In a bid to address the urban food waste challenge in Sri Lanka, a National Roadmap on Urban Food Waste Prevention and Reduction for Households, Food services, Retailers, and Wholesalers was prepared by FAO for the Ministry of Environment. The roadmap maps out an evidence-based strategy and vision to effectively tackle the country’s urban food waste.
The Food and Agriculture Organization of the United Nations (FAO) provided funding and technical assistance to formulate the National Roadmap through an FAO Technical Cooperation Project that was launched in June 2019 and implemented in partnership with the International Water Management Institute (IWMI).
The Roadmap to Urban Food Waste Prevention and Reduction in Households, Food Services, Retailers and Wholesalers was launched in Colombo under the patronage of the Secretary to the Ministry of Environment, Dr Anil Jasinghe and Vimlendra Sharan, FAO Representative for Sri Lanka and the Maldives.
The National Roadmap is based on new evidence generated by the project and past research. One of the project reports reveal that Sri Lanka generates 7,000 tonnes of solid waste per day, out of which 65 – 66 per cent (by weight) consists of perishable organic material.
Accordingly, the average value of total food waste generated per day in the country is approximately 3,963 tonnes. The FAO and IWMI analyzed data gathered from three major waste disposal centers in the Colombo region (namely Kerawalapitiya, Karadiyana and Kaduwela).
The total daily solid waste generated in the Colombo Municipal Council area is 706 tons of which 50 per cent, approximately 353 tons, is food waste.
Commenting on the National Roadmap, FAO Representative Vimlendra Sharan said, “Urban areas in Sri Lanka need substantial state and non-state interventions for not only managing food waste quantities, but also working towards a national shift towards food waste prevention and reduction. A ‘food use-not-waste’ approach would significantly reduce the impacts of food waste on climate change; support raising incomes for food supply chain actors (from wholesale to households), and ensure food and nutrition security for all.
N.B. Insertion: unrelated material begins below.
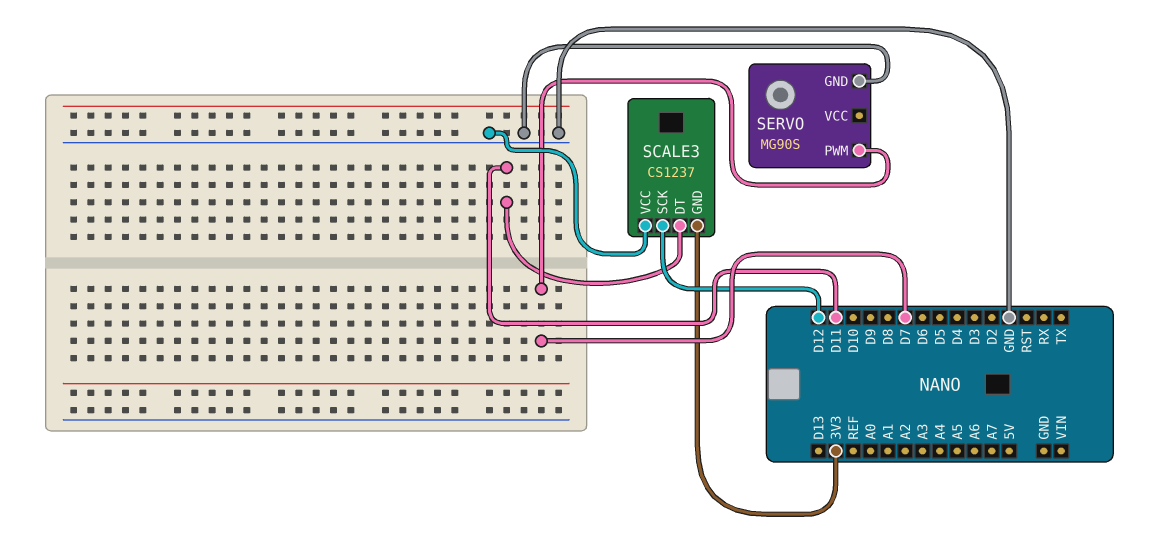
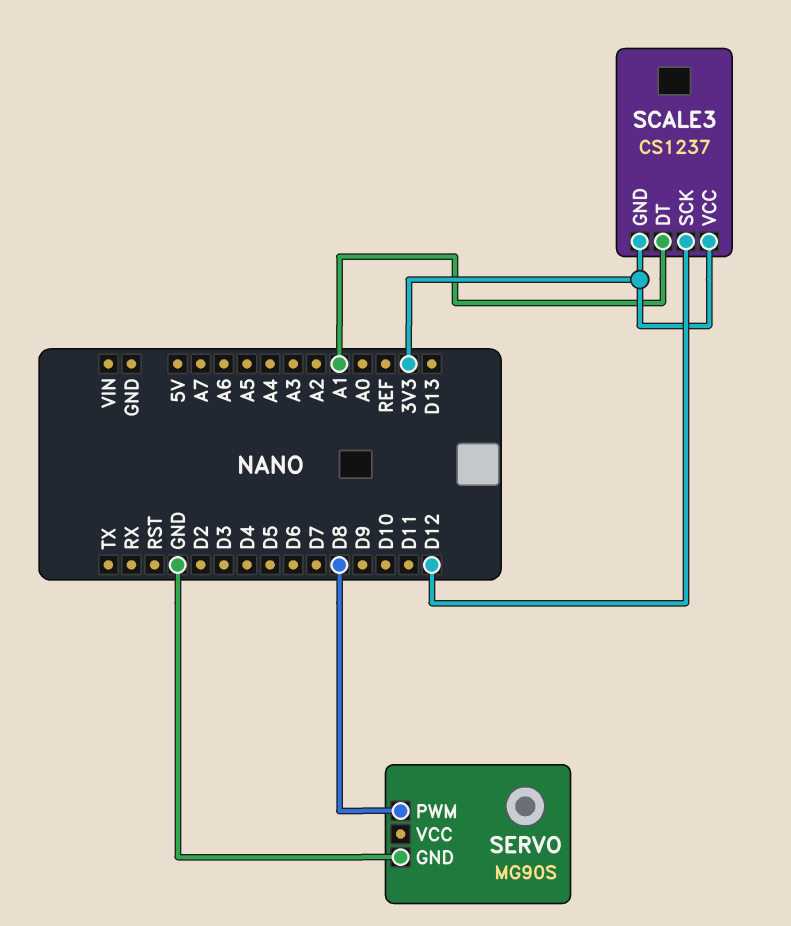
SCALE3 pin DT: D11 -> A1
SCALE3 pin VCC: GND -> 3V3
SERVO pin PWM: D7 -> D8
Knowing more about food waste will enable people to adopt more resourceful and conscious approaches to food consumption and production”.
“Hence, FAO developed a series of tailored multi-language awareness raising material targeting the food supply chain actors. The awareness raising package also includes the translation of the FAO food waste reduction materials designed for children from 5 to 14+ years,” he also said.
“Food Waste is a global challenge, and here in Sri Lanka, we need to work together to navigate this challenge effectively. A number of factors such as storage and transport capacities, rapid urbanization, expansion of retail chains, overstocking and unsustainable consumer behaviour contribute to food waste,” stated Dr. Anil Jasinghe, Secretary to the Ministry of Environment.
“The problem is complex and we need a comprehensive and multi-faceted matrix of solutions to overcome the status quo. I am confident that the Roadmap which is in line with the National Policies on Waste Management and Sustainable Consumption and Production will help us to initiate action and move ahead to get all stakeholders involved in preventing and reducing food waste in Sri Lanka,” he also noted.
The National Roadmap introduces a set of well-defined multi-sectoral and multi-stakeholder collaborative actions that can lead to a range of positive impacts. As such, its implementation will contribute to minimizing recurring climate change impacts such as Green House Gas emissions and loss of valuable environmental resources like land, water and soil that go into food production and processing. Actions include recovery and redistribution of safe and nutritious food for human consumption.
“The National Roadmap invites private sector and civil society to join forces towards creating new sustainable business opportunities with high Returns on Investment, including social and technological innovations such as Artificial Intelligence technology to track food waste and calculate its economic impact,” advised Anthony Bennett, Senior Food Systems Officer from FAO Asia-Pacific Regional Office, Bangkok.
It also calls for improving quantification (i.e. data availability and quality) to better comprehend social, environmental, and economic impacts of food waste. The research community of Sri Lanka is invited to coordinate and contribute to this dimension of the Plan in collaboration with state and non-state actors, including through joint projects at international level.
The National Roadmap details a coordinated approach facilitated through joint actions and partnerships between governmental agencies, municipalities, the private sector actors, and civil society organizations.
The successful implementation of Sri Lanka’s Roadmap to Urban Food Waste Prevention and Reduction in Households, Food Services, Retailers and Wholesalers, urban Sri Lanka contributes also to the global Sustainable Development Goal 12.3 on halving food waste by 2030.